**Data for this task**
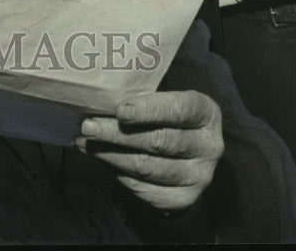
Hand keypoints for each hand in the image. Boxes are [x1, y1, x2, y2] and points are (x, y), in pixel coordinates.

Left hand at [76, 91, 222, 211]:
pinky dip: (118, 173)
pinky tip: (101, 158)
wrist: (184, 157)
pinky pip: (144, 188)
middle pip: (159, 141)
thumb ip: (138, 95)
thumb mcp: (161, 98)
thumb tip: (98, 97)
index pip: (179, 109)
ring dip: (110, 154)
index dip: (149, 110)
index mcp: (205, 113)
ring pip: (147, 167)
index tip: (120, 110)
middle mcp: (208, 146)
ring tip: (86, 142)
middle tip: (88, 126)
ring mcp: (198, 177)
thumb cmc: (164, 116)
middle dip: (118, 133)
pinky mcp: (182, 199)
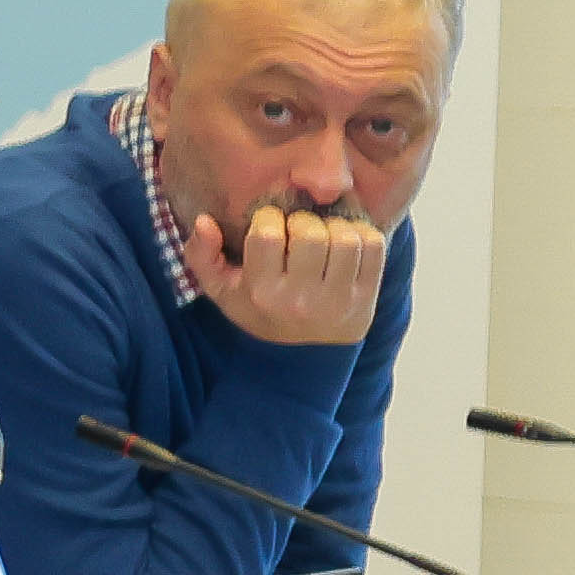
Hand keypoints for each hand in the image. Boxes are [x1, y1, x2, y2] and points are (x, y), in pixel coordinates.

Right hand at [182, 202, 391, 350]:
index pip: (266, 234)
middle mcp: (301, 299)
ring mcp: (338, 299)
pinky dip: (362, 234)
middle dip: (303, 221)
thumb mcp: (220, 290)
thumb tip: (204, 220)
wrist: (302, 356)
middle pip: (310, 232)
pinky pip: (373, 246)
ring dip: (334, 226)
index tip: (269, 224)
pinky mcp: (367, 297)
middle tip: (298, 229)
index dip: (267, 218)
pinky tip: (346, 241)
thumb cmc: (258, 311)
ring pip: (345, 237)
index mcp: (262, 293)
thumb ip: (201, 253)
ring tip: (324, 234)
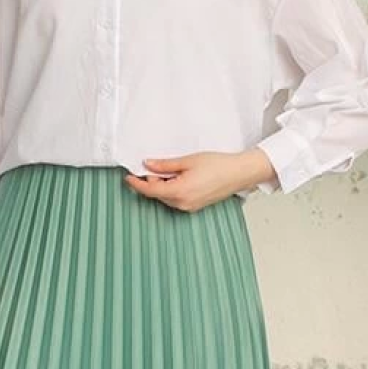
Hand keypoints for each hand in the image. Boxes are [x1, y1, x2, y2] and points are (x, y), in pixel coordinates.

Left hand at [122, 148, 278, 209]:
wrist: (238, 174)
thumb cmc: (218, 166)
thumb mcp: (188, 161)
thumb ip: (165, 165)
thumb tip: (148, 165)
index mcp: (179, 192)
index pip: (150, 190)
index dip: (137, 184)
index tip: (128, 177)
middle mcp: (182, 203)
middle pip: (156, 194)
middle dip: (151, 181)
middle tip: (153, 165)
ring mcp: (188, 207)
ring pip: (165, 197)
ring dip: (162, 185)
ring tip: (170, 170)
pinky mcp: (194, 206)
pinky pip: (175, 199)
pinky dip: (171, 189)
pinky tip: (178, 178)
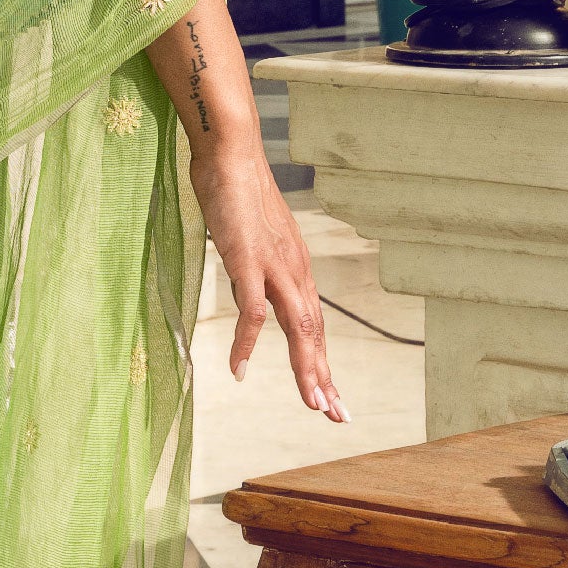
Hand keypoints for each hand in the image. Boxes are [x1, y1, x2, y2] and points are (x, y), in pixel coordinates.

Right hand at [187, 132, 347, 421]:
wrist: (231, 152)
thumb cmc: (238, 191)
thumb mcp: (252, 239)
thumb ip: (256, 269)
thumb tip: (250, 294)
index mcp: (296, 269)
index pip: (314, 325)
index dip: (322, 362)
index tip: (329, 396)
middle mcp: (294, 271)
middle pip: (314, 333)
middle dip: (325, 377)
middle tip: (336, 415)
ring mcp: (273, 266)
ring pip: (297, 327)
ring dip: (306, 368)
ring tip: (312, 404)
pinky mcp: (248, 260)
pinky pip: (251, 311)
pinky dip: (247, 344)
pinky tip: (239, 370)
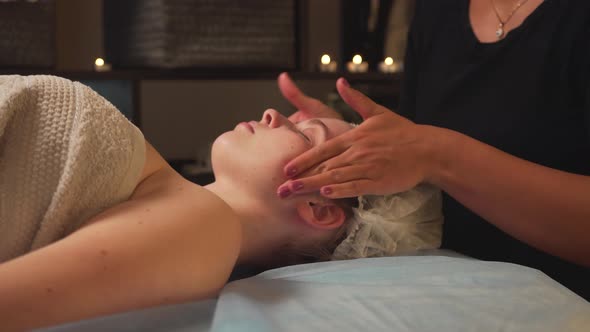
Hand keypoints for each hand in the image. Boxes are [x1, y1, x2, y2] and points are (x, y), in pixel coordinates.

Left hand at [278, 78, 440, 198]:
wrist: (427, 149)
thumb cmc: (402, 132)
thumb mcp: (377, 112)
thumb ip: (355, 99)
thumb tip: (341, 81)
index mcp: (354, 137)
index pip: (322, 149)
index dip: (302, 160)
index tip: (286, 169)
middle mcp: (357, 152)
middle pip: (323, 166)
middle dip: (300, 178)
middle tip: (280, 189)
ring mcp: (367, 166)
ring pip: (335, 177)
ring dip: (312, 186)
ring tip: (293, 194)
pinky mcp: (378, 180)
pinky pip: (355, 186)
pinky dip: (340, 189)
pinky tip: (325, 193)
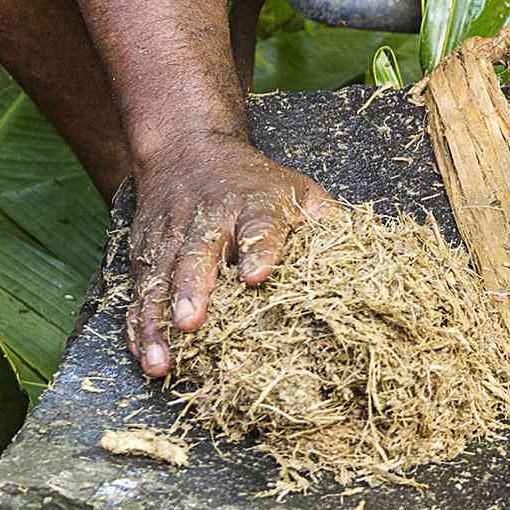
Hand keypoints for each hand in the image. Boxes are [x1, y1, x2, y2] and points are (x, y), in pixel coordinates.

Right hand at [127, 136, 329, 376]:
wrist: (188, 149)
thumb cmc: (256, 182)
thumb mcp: (298, 189)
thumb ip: (326, 222)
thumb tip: (371, 257)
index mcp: (254, 205)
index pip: (260, 227)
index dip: (259, 250)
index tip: (257, 277)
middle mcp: (208, 220)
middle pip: (198, 254)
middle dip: (192, 289)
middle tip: (191, 323)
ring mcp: (172, 236)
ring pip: (160, 279)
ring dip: (157, 321)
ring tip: (161, 360)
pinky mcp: (146, 251)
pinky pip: (139, 290)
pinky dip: (138, 325)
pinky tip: (145, 356)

**Work item**
Search the preceding listing for the word "Left" and pull out every line that holds it.

**Task output**
Left hand at [76, 91, 222, 211]:
Left hand at [122, 148, 278, 209]:
Left hand at [278, 78, 440, 198]:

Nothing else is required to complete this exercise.